Gadis bertubuh ramping semampai dengan rambut tebal lurus sepunggung dengan berapi-api memaksaku bangkit dan terus menunjuk-tunjuk mataku. Ya, bukan hanya muka, tetapi mataku! Sebagai pancaran amarahnya yang begitu membuncah. Terlebih pipi dan sebagian besar mukanya yang semakin memerah. Dia amat sangat marah.

Aku tersulut emosi. Dia terus mencaci-maki mama. Dadaku panas, otakku tak lagi jernih.

“Heh, jangan nuduh macem-macem Lo, ya! Nyokap gue emang single parent, tapi dia punya bisnis, punya kerjaan, duit ga ngalir gitu aja, dan gue tahu itu! Buktinya, waktu bareng gue yang terbatas bareng dia. Karena apa? Karena dia lagi nyari duit! Paham, Lo?!”

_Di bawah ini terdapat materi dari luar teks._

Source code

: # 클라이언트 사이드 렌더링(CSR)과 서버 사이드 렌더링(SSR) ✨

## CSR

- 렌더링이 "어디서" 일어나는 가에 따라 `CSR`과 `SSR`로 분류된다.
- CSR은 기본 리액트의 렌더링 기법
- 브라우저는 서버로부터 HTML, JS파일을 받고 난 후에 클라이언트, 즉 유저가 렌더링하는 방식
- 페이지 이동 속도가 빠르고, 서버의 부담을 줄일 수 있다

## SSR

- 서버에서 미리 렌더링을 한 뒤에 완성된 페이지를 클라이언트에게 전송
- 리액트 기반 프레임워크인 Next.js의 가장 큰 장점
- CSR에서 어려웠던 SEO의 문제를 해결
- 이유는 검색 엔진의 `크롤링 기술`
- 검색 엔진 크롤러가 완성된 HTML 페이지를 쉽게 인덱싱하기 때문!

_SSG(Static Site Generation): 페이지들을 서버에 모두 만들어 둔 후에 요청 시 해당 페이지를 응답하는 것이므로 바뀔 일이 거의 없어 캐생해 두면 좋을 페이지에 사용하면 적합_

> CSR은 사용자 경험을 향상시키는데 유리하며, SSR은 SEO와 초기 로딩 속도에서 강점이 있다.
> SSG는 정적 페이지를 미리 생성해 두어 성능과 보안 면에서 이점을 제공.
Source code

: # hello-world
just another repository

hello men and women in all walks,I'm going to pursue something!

Kudorong balik tubuhnya yang tak lebih besar dari tubuhku. Namun, anehnya, dia dapat menguasai keseimbangannya. Mungkin massa tubuhnya meningkat dengan supply amarah yang dia punya? Entahlah.

“Hahahaha. Lucu! Sumpah, Lo tuh lucu banget! Sini, Lo! Sini! Liat ini siapa?!”

Tangan berjari lentik dengan kuku berhiaskan nail art bernuansa nude itu menyodorkan ponsel keluaran terbarunya tepat di wajahku. Aku pun harus sedikit menarik mukaku untuk dapat menangkap apa yang hendak ia tunjukkan dari ponselnya itu.

“Ini bisnisan nyokap Lo? Gelayutan di badan cowok yang entah mereka udah beristri apa belom, hah? Keluar masuk hotel tiap malemnya. Lo pikir bisnis macem apa yang nyokap Lo jalanin? Kerjaan macem apa yang cuman keluyuran malem hari? Satpam ronda? Hey, bahkan satpam aja masih lebih beradab dari nyokap Lo itu.” Gadis itu tak lagi berteriak-teriak. Namun, desisnya kupikir jauh lebih menakutkan, seperti saat ini.

Dan foto itu. Kolase dari beberapa foto yang menangkap sosok wanita sedang melangkah keluar dari hotel-hotel ternama dengan manjanya. Rangkulan mesra yang memberikan indikasi sosok lelaki yang berbeda di setiap bidikannya.  Salah satunya adalah ayah dari gadis cantik di hadapanku. Pria berbadan tambun dengan rambut tersisir kelimis dan ornamen serba branded di tubuhnya.

Dan, wanita yang menjadi sosok sama di setiap fotonya adalah mama. Benar. Dia mamaku.

Kemudian, semua berubah menjadi gelap. Aku tak tahu ke mana hilangnya kesadaranku.